On concerns that inflation may not be cooling as fast or smoothly as traders had hoped, global stock prices are falling.
Traders are concerned that the Fed and other central bank might try to force the world into recession in an effort to reduce price inflation.
Traders are placing bets on the Fed cutting rates late in the year. They anticipate at least two additional increases of 0.25 percent. Some people believe that the U.S. central banks might use unusually large margin increases of up to twice the amount it used last year.
The Fed’s key interest rate is 4.50 percent to 4.75%, which is an increase of close to zero from a year ago. It said that no cuts are expected this year.
The Fed minutes were shown “a few” Officials wanted to raise the benchmark interest rate by 0.5 percentage points at their last meeting. This is double the margin the bank had agreed on.
These were followed by resilient readings in retail sales, hiring, and inflation, which showed that economic activity was still strong.
CME Group estimates that traders have a 3 in 4 chance that the Fed will increase rates by 0.25 point at its March meeting. CME Group sees a 27 percent chance for a 0.50 point increase.

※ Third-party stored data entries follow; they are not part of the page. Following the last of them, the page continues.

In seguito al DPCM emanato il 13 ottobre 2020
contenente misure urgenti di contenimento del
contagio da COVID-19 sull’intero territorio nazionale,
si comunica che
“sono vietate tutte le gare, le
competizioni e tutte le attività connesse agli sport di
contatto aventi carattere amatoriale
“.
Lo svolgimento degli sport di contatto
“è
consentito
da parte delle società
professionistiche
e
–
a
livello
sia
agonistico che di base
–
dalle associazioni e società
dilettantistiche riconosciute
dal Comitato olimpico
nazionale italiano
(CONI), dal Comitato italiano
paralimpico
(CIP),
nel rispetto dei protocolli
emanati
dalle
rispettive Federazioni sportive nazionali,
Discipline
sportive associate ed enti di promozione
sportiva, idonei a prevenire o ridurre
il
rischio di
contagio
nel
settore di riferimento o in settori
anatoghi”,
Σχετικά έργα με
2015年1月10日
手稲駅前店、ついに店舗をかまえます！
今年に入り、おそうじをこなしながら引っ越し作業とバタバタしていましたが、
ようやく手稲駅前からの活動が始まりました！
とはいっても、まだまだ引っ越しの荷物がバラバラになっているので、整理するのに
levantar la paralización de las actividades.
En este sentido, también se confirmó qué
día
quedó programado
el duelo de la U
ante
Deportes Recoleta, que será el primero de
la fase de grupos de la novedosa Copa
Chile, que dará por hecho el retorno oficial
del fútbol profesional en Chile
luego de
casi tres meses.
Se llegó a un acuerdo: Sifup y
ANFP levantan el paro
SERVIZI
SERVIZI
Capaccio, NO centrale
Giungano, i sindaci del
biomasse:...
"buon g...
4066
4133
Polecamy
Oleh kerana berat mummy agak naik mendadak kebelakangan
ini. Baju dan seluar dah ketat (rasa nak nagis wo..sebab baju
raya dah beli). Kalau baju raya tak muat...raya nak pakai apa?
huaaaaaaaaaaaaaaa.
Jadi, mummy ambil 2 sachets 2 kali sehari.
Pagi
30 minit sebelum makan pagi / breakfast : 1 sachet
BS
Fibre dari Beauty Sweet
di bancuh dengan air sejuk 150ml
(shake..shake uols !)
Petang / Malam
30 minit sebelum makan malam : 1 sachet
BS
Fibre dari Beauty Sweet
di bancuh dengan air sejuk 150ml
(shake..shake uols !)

A month ago traders thought there was a one in five chance that the Fed wouldn’t raise rates in March.
The benchmark U.S. crude gained 20c to $74.15 per barrel in electronic trading on New York Mercantile Exchange. On Wednesday, the contract fell $2.41 to $73.95. Brent crude oil, which is the price basis for international oil trade, rose 19 cents to $80.64 per barrel in London. It dropped $2.45 to $80.60 from the previous session.
The dollar fell to 134.9 yen from Wednesday’s 139.99 yen. From $1.0650, the euro dropped to $1.0623.
By Joe Mcdonald
" Conservative News Daily does not always share or support the views and opinions expressed here; they are just those of the writer."